#### WORK ITEM:
Please copy out the items below with "chart" swapped for "graph" and everything else unchanged. Leave the pictures out.

#### SOURCE INFORMATION:
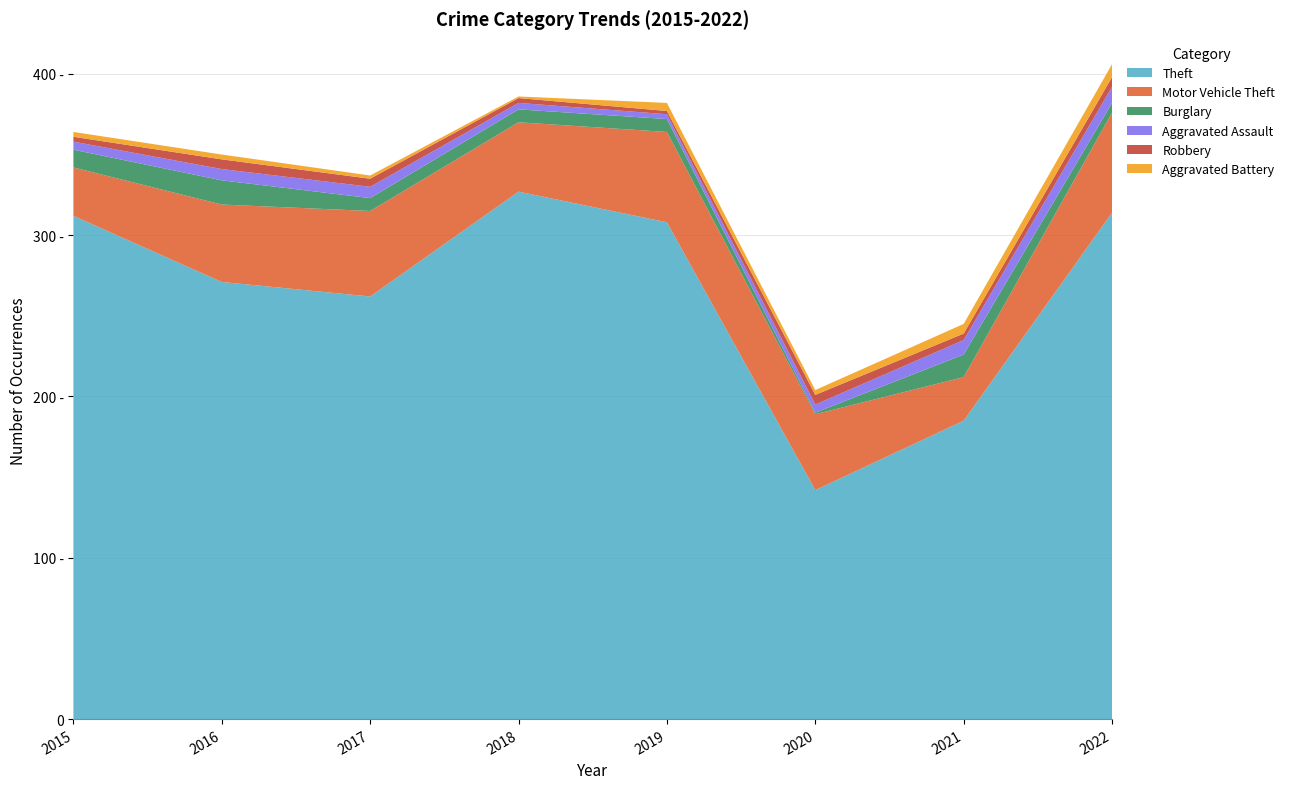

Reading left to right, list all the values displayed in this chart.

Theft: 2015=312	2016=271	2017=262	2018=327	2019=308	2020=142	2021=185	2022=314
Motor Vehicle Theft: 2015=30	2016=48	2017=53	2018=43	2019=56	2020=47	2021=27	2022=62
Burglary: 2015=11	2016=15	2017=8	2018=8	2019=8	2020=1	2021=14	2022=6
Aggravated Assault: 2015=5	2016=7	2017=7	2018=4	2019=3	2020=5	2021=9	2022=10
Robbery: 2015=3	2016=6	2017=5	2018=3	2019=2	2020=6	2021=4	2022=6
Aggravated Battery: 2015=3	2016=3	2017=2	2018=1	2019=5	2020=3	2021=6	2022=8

#### EXERCISE SOLUTION:
Reading left to right, list all the values displayed in this graph.

Theft: 2015=312	2016=271	2017=262	2018=327	2019=308	2020=142	2021=185	2022=314
Motor Vehicle Theft: 2015=30	2016=48	2017=53	2018=43	2019=56	2020=47	2021=27	2022=62
Burglary: 2015=11	2016=15	2017=8	2018=8	2019=8	2020=1	2021=14	2022=6
Aggravated Assault: 2015=5	2016=7	2017=7	2018=4	2019=3	2020=5	2021=9	2022=10
Robbery: 2015=3	2016=6	2017=5	2018=3	2019=2	2020=6	2021=4	2022=6
Aggravated Battery: 2015=3	2016=3	2017=2	2018=1	2019=5	2020=3	2021=6	2022=8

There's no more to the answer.